Setting up Talos in HA Mode (Day 32)

Setting up a high-availability Kubernetes cluster with Talos

Setting up Talos in HA Mode (Day 32)
Photo by Egemen Şahin / Unsplash

I decided to migrate from kubeadm and ansible playbooks and switch to talos (mostly out of curiosity and it looks like an easier way to manage and do cluster upgrades)

Why Talos?

What makes Talos interesting:

  • Immutable infrastructure (no SSH, no shell)
  • API-driven configuration
  • Designed from the ground up for Kubernetes
  • Also I did say I would try it after this years KubeCon EU so...

Setting Up HA Control Plane

I didn't want to setup an external haproxy load balancer (though I plan to use opnsense instead, a bit different from my existing clusters), I defaulted to using talos's inbuilt VIP support.

Here's how I approached it:

First, create a controlplane patch file for configuration overrides:

machine:
  network:
    interfaces:
      - interface: enp6s18 # Use talosctl -n <IP> get links --insecure
        dhcp: true
        vip:
          ip: 10.30.30.135
cluster:
  apiServer:
    certSANs:
      - 10.30.30.135
      - 10.30.30.131
      - 10.30.30.132
      - 10.30.30.133
    admissionControl:
      - name: PodSecurity
        configuration:
          defaults:
            audit: privileged
            audit-version: latest
            enforce: privileged
            enforce-version: latest
            warn: privileged
            warn-version: latest
  network:
    cni:
      name: none
    podSubnets:
      - 10.244.0.0/16
    serviceSubnets:
      - 10.96.0.0/16
  proxy:
    disabled: true

The patch disables the CNI and kubeproxy as I plan to use Cilium as a replacement for these two later.

Configuration Generation

Generate configs for your HA setup with the VIP:

talosctl gen config daedalus https://10.30.30.135:6443 \ # Use the VIP
  --output-dir _out \
  --with-cluster-discovery \
  --config-patch-control-plane @controlplane.yaml \
  --config-patch-worker @worker.yaml # If you have worker patches apply them too

Applying Configurations

Apply to control plane nodes:

talosctl apply-config --insecure --nodes 10.30.30.131 --file _out/controlplane.yaml
talosctl apply-config --insecure --nodes 10.30.30.132 --file _out/controlplane.yaml
talosctl apply-config --insecure --nodes 10.30.30.133 --file _out/controlplane.yaml

Apply to worker nodes:

talosctl apply-config --insecure --nodes 10.30.30.134 --file _out/worker.yaml

After applying the config, the nodes reboot, wait for the reboot and do a bootstrap on one of the controlplane nodes.

Bootstrapping

After Talos installs, and reboots run:

export TALOSCONFIG=$(pwd)/_out/talosconfig
talosctl config endpoint 10.30.30.131 10.30.30.132 10.30.30.133
talosctl config node 10.30.30.131
talosctl bootstrap

Health Check and Kubeconfig

Check cluster health:

talosctl health

This command might stall at waiting for all k8s nodes to report ready if you set CNI to none in your config.

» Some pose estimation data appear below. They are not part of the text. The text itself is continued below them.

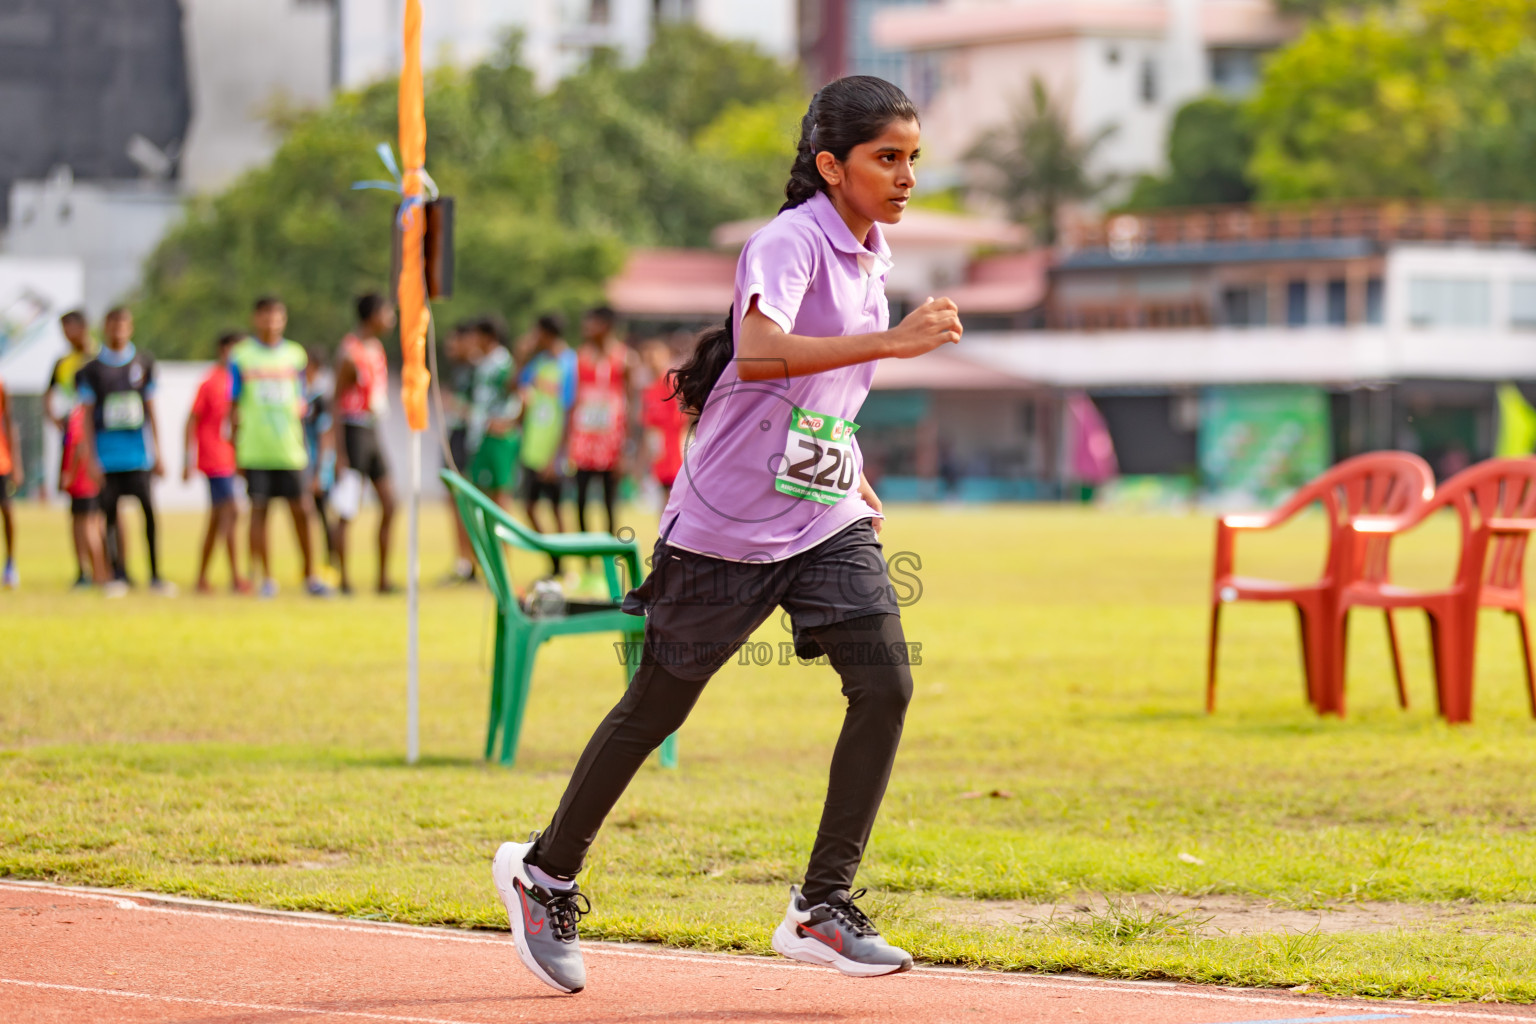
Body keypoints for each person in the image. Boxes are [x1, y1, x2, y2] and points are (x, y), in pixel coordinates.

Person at [490, 76, 963, 994]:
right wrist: (893, 345)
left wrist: (848, 461)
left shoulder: (872, 254)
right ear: (833, 166)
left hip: (822, 512)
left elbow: (819, 391)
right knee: (659, 706)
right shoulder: (788, 242)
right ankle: (544, 874)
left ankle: (821, 906)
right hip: (726, 524)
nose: (906, 177)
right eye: (887, 158)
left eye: (913, 159)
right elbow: (758, 352)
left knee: (887, 683)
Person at [230, 296, 330, 598]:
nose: (271, 321)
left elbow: (299, 403)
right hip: (256, 447)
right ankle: (264, 577)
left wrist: (304, 443)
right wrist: (235, 448)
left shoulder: (295, 355)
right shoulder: (242, 356)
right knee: (259, 512)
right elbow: (233, 406)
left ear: (284, 319)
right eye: (265, 315)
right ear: (255, 318)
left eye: (277, 316)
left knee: (302, 510)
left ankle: (311, 575)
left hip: (289, 448)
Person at [75, 307, 173, 597]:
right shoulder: (91, 370)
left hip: (139, 455)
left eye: (124, 323)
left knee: (149, 514)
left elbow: (152, 410)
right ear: (105, 326)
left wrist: (158, 452)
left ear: (130, 327)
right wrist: (90, 458)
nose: (119, 328)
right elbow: (87, 418)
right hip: (108, 457)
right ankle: (117, 573)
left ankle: (155, 574)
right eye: (113, 323)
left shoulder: (144, 363)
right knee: (110, 516)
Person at [333, 293, 397, 594]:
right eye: (386, 312)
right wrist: (339, 452)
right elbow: (336, 401)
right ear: (372, 315)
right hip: (353, 431)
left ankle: (382, 579)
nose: (391, 318)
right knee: (348, 509)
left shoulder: (376, 348)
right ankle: (342, 578)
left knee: (390, 503)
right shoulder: (350, 352)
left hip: (372, 430)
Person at [184, 332, 247, 594]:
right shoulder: (210, 382)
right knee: (230, 511)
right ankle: (235, 577)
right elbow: (191, 420)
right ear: (222, 351)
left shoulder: (242, 382)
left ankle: (202, 577)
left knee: (218, 518)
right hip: (214, 457)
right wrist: (187, 459)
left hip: (232, 458)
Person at [516, 313, 575, 575]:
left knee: (556, 509)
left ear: (547, 334)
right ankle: (553, 561)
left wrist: (557, 456)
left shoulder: (569, 364)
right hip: (533, 447)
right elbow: (515, 386)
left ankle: (563, 565)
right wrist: (520, 357)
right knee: (528, 507)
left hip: (553, 451)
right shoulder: (538, 363)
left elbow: (569, 410)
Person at [44, 309, 98, 585]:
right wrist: (58, 422)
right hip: (73, 436)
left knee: (100, 509)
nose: (66, 335)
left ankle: (107, 567)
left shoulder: (99, 358)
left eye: (70, 329)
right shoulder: (62, 362)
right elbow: (48, 394)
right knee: (78, 508)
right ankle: (84, 571)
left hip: (97, 440)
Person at [568, 306, 631, 535]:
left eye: (591, 323)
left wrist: (626, 447)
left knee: (609, 500)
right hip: (584, 438)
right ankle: (586, 556)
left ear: (605, 326)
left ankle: (609, 553)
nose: (586, 328)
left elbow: (631, 403)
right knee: (580, 498)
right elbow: (573, 399)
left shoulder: (623, 358)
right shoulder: (581, 357)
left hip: (611, 439)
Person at [465, 316, 521, 512]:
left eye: (476, 335)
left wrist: (509, 421)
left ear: (489, 337)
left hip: (498, 435)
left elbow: (518, 394)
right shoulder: (483, 362)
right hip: (482, 431)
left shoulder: (504, 363)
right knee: (481, 488)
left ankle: (501, 540)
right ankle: (486, 539)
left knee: (500, 490)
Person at [441, 321, 478, 584]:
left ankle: (473, 562)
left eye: (456, 341)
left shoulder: (480, 371)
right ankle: (463, 561)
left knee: (466, 501)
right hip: (453, 436)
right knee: (452, 500)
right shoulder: (458, 370)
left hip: (469, 440)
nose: (450, 347)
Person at [302, 349, 339, 584]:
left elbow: (326, 435)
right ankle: (317, 563)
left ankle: (330, 563)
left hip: (319, 466)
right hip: (308, 463)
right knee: (313, 515)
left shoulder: (321, 397)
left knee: (324, 515)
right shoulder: (305, 396)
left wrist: (319, 473)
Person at [638, 338, 688, 503]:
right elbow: (648, 424)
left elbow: (683, 418)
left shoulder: (672, 383)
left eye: (654, 356)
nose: (651, 361)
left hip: (676, 447)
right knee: (664, 495)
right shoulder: (649, 389)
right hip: (660, 450)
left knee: (676, 495)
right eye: (647, 358)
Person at [0, 373, 20, 588]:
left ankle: (10, 563)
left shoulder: (2, 384)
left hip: (2, 461)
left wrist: (17, 464)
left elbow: (9, 422)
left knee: (7, 510)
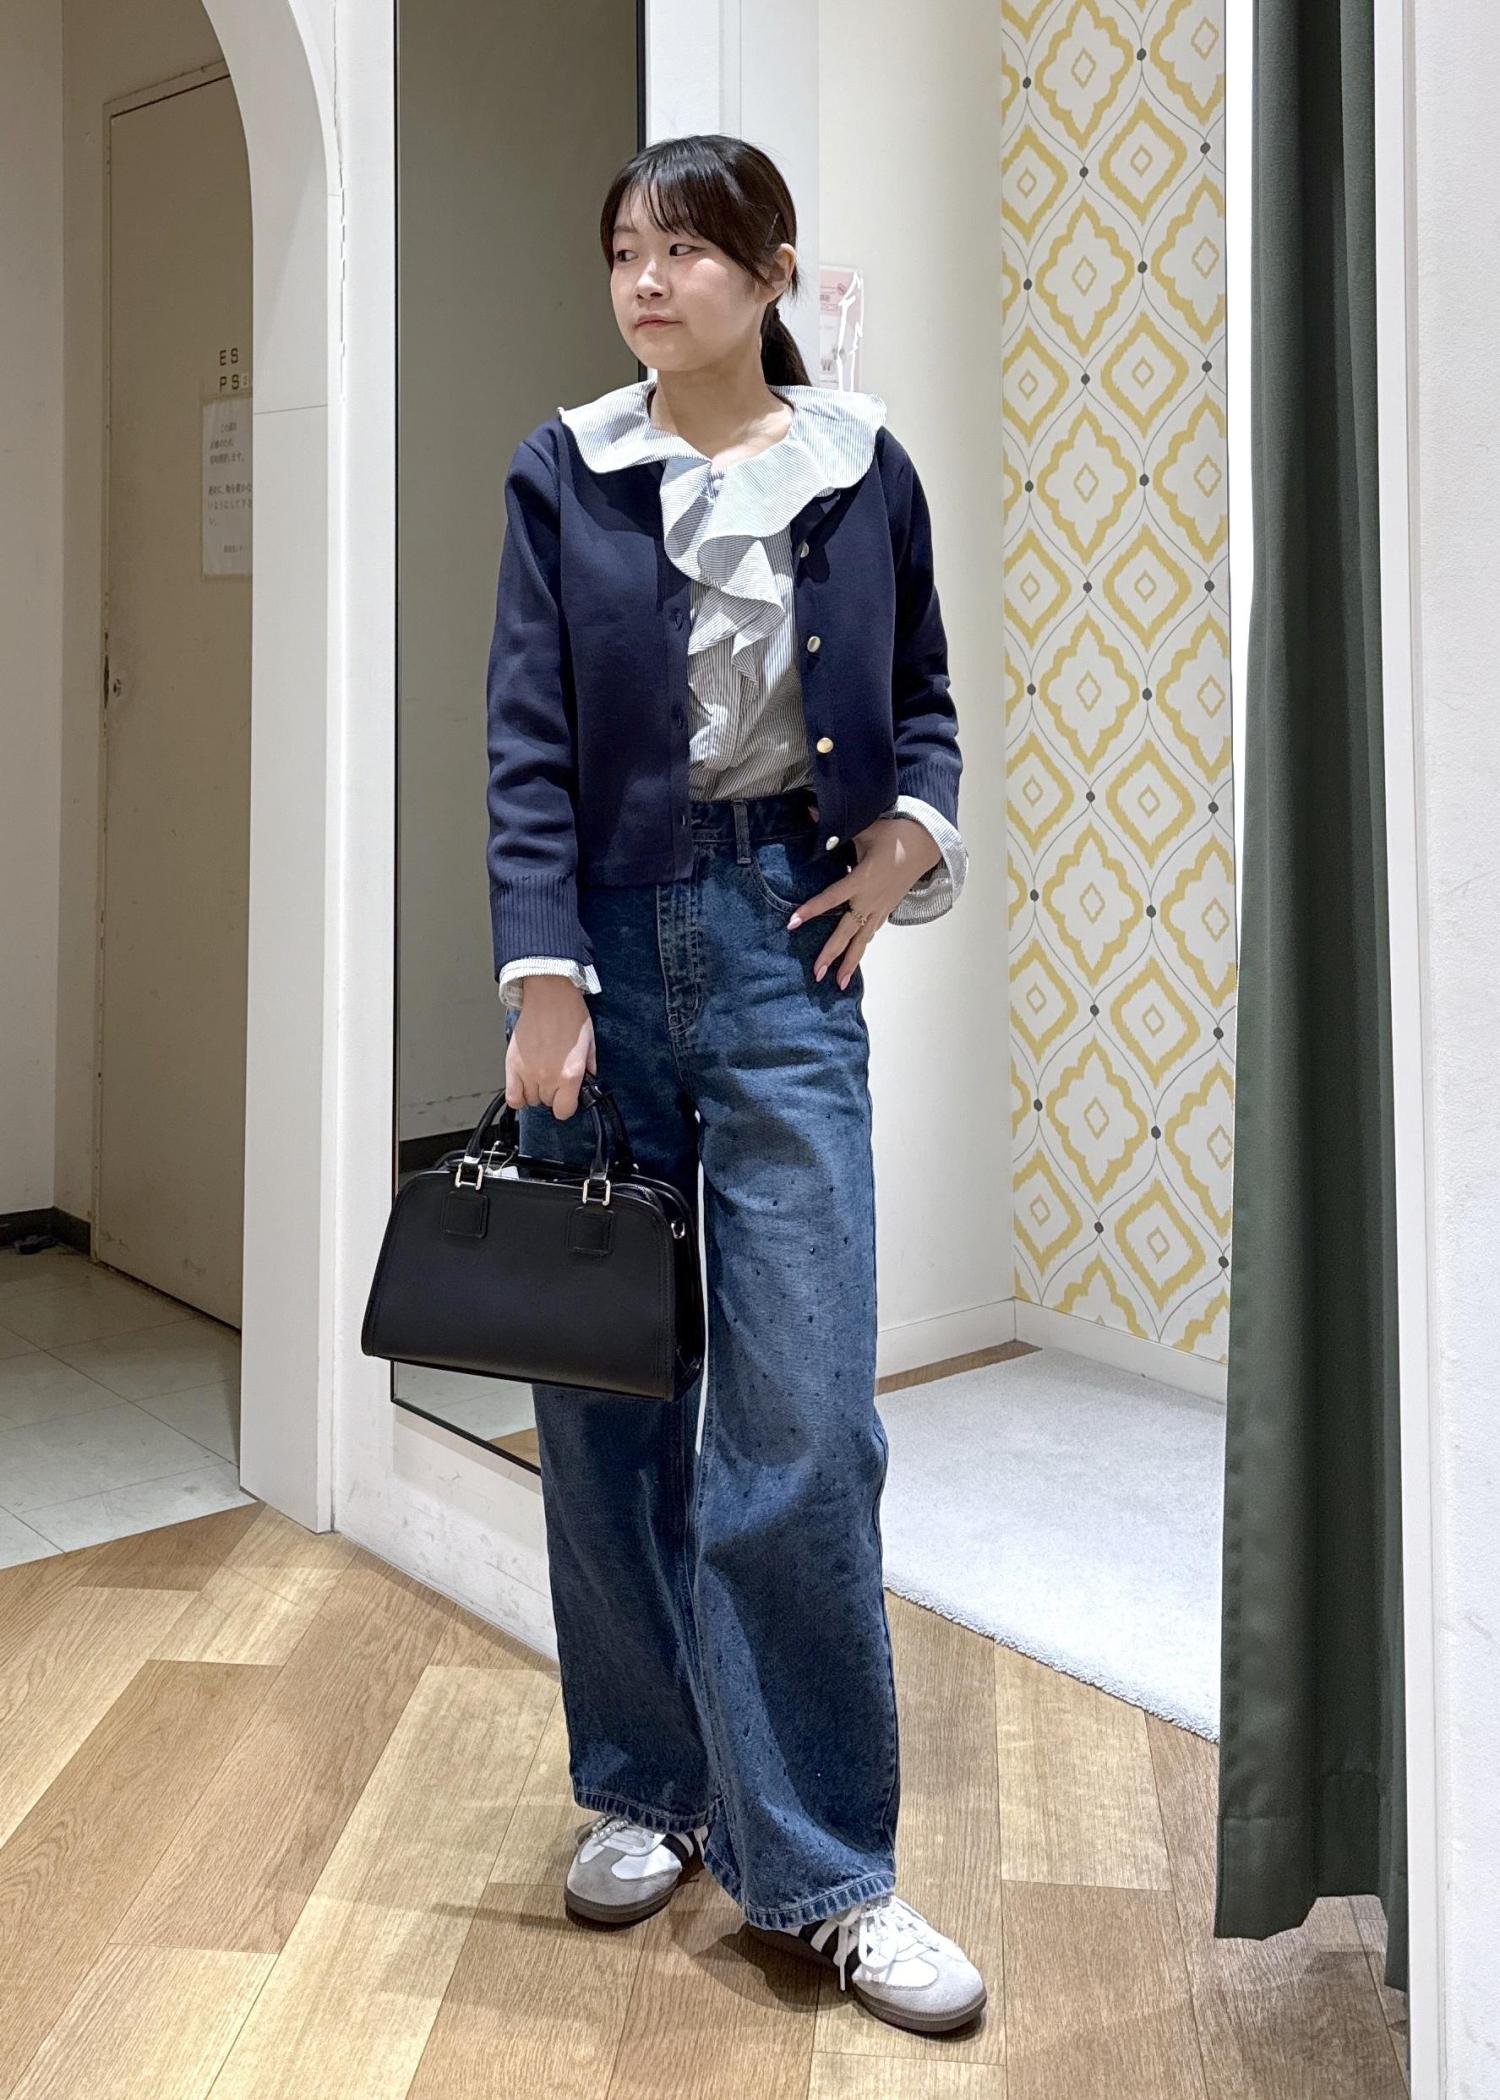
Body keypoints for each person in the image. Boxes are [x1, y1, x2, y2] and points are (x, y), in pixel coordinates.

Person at [485, 132, 985, 2035]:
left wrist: (908, 839)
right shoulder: (565, 467)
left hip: (787, 949)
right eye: (625, 247)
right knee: (608, 1399)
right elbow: (527, 733)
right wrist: (544, 975)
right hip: (603, 959)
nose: (646, 280)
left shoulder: (861, 464)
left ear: (772, 273)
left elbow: (921, 693)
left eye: (687, 249)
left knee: (805, 1420)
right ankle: (645, 1787)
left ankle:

As long as the kubelet, apiserver, controller-manager, and scheduler are ready, you can proceed to install a CNI plugin, I went with Cilium as always.

Generate kubeconfig:

talosctl kubeconfig --nodes 10.30.30.131 --endpoints 10.30.30.135 -f
talosctl config endpoint 10.30.30.135

Automating

I created an Ansible playbook to automate this entire process, but I just found there's a terraform provider for talos, so I may be switching to that instead.

UPDATE: While switching I instead ended up with makefiles, the amount recreate i was doing needed something to just run all the terragrunt, helmfile etc commands.

First Impressions

The biggest challenge was understanding the bootstrapping process and how the VIP gets managed, but once configured, I pointed the deployed Argo instance and had my deployments up and running.